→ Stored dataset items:
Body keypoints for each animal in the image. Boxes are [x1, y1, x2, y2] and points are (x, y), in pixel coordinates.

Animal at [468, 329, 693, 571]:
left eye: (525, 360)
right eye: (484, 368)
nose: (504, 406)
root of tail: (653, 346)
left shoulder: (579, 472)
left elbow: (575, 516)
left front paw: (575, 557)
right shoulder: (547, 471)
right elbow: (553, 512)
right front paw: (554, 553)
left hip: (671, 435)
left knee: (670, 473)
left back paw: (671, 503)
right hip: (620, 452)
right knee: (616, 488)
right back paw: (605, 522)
--
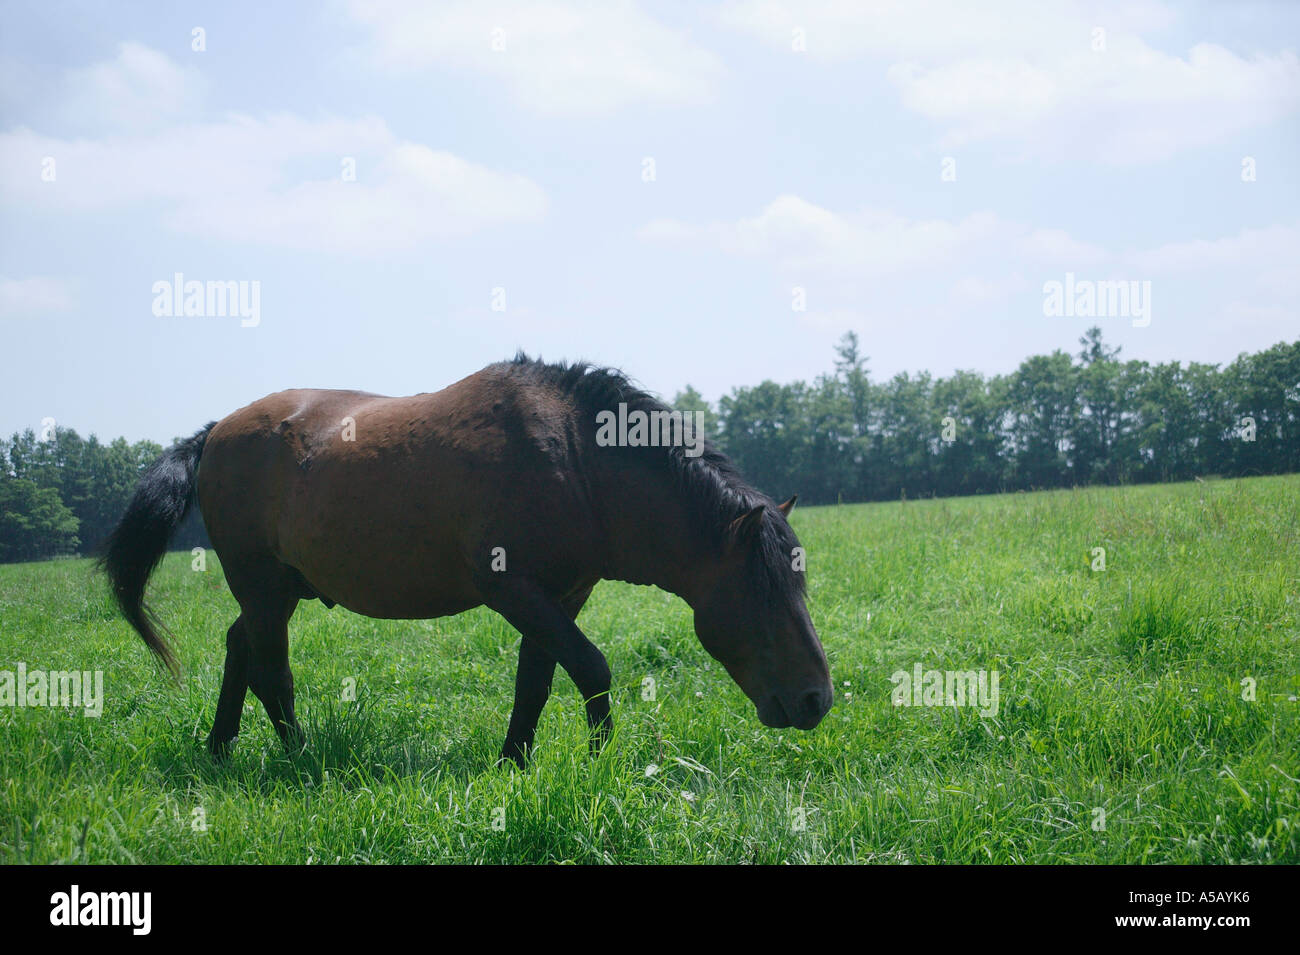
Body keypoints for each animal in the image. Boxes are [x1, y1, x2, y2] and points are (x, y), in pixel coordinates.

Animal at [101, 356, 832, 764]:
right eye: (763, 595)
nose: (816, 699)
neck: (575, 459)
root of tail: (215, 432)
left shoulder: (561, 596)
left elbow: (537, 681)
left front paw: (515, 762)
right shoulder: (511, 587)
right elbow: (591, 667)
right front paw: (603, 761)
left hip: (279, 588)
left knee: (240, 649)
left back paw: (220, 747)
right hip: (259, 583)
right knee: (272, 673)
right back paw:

→ Task instructions: Search the entries for the string "shoulder" and collect each line that has it.

→ Answer to the problem:
left shoulder: (579, 472)
right shoulder: (547, 471)
left shoulder: (561, 596)
right shoulder: (511, 587)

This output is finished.